The ERC is a European Union research council aimed at encouraging high-quality research in Europe through competitive funding. The ERC complements other funding activities in Europe, and is a flagship component of the European Union's Research Framework Programme, Horizon 2020 (H2020), which includes capacity-building opportunities such as the Marie Sklodowska-Curie Actions. The ERC is now part of H2020's first pillar, "Excellent Science".


The ERC has a total budget of €13,1 billion for the period 2014-2020. This is 60% more than that of the Seventh Framework Programme, which funded European research and technological development from 2007 to 2013.


Established in 2007 by the EU, the ERC is the first pan-European funding organisation for frontier research. It aims to stimulate scientific excellence in Europe by encouraging competition for funding between the very best, most creative researchers of any nationality or age.

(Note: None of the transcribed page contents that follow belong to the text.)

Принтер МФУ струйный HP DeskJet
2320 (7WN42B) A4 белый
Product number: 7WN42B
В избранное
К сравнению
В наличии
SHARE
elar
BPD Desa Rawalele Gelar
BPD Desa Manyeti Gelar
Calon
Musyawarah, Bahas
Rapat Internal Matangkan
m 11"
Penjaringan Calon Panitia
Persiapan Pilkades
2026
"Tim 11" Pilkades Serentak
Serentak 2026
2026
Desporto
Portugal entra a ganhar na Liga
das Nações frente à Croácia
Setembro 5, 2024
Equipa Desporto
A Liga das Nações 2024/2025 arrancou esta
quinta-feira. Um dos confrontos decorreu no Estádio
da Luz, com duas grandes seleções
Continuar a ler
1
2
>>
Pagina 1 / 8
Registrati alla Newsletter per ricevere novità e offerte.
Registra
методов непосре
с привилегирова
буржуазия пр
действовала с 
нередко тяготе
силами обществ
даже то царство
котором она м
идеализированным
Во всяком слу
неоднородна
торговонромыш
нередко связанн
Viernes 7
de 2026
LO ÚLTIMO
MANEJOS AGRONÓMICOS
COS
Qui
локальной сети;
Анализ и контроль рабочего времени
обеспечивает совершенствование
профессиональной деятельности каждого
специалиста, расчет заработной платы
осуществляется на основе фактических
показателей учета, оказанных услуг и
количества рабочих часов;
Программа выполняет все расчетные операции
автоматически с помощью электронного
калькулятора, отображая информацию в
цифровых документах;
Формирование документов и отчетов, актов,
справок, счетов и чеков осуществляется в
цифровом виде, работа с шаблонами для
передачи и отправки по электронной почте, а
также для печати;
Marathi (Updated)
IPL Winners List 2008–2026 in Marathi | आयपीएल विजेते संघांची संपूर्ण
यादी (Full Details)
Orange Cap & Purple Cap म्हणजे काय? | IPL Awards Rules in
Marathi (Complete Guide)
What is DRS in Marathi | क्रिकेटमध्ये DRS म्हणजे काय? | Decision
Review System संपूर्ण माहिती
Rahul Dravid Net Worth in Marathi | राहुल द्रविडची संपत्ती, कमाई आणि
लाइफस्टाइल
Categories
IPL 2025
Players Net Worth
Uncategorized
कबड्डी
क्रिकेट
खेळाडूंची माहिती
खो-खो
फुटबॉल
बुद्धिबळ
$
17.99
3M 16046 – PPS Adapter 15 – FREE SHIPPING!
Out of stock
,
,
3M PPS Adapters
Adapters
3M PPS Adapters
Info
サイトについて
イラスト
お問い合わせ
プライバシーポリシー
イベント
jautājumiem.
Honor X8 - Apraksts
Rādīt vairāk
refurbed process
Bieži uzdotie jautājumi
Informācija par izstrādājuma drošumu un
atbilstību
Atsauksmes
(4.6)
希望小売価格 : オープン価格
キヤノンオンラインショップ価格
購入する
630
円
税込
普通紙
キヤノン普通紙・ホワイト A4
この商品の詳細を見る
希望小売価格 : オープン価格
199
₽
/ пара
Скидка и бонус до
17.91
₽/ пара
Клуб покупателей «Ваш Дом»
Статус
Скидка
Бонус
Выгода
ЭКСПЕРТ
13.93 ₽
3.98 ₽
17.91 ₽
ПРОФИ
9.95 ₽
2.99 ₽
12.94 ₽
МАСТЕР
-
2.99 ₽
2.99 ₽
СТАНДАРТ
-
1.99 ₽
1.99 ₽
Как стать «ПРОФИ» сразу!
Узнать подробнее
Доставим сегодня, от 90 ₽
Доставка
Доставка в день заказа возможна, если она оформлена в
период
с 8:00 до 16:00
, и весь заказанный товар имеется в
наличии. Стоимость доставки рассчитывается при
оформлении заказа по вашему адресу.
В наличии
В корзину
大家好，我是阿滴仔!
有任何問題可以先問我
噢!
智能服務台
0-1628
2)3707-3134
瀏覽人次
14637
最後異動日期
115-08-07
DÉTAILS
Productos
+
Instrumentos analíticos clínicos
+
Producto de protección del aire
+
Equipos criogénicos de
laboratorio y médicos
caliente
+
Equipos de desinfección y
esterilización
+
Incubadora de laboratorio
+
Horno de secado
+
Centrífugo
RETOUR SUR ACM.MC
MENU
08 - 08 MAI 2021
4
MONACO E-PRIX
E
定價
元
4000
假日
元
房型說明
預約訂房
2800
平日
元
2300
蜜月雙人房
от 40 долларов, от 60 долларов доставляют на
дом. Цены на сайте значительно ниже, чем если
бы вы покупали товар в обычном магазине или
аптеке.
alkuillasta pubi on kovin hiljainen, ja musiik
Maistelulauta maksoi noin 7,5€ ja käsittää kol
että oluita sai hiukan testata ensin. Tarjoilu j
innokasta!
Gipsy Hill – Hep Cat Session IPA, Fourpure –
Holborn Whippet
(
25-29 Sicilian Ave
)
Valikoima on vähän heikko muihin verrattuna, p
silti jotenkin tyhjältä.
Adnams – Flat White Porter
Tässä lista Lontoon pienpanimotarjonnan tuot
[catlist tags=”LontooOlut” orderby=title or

The ERC's two core funding schemes are the ERC Starting Grants for top younger, early-career researchers, and the ERC Advanced Grants for senior research leaders. Two smaller initiatives are the ERC Proof of Concept Grants (additional funding to enable researchers to establish the innovation potential of ideas arising from their ERC-funded frontier research projects), and the ERC Synergy Grants (a pilot funding scheme that supports small groups of principal investigators so that they can bring complementary approaches, expertise and resources to research problems).


The ERC operates according to an investigator-driven, or bottom-up, approach, allowing researchers to identify new opportunities in any field of research. Since its launch, the ERC has funded over 2 500 frontier research projects throughout Europe, and has become a measure of the competitiveness of national innovation systems, as it complements existing funding schemes at national and European levels.



Structure of the ERC


The ERC is led by the ERC Scientific Council, which comprises 22 eminent scientists and scholars, including some Nobel Prize winners. The members are appointed by the European Commission, on the recommendation of the independent Identification Committee.


The Chair of the Scientific Council is the President of the ERC, as well as the formal representative of the ERC and its Scientific Council to the European Commission and other bodies. The President chairs the ERC Board and Scientific Council meetings and prepares the agenda. He is assisted by three Vice-Presidents, who are also the Vice-Chairs of the Scientific Council.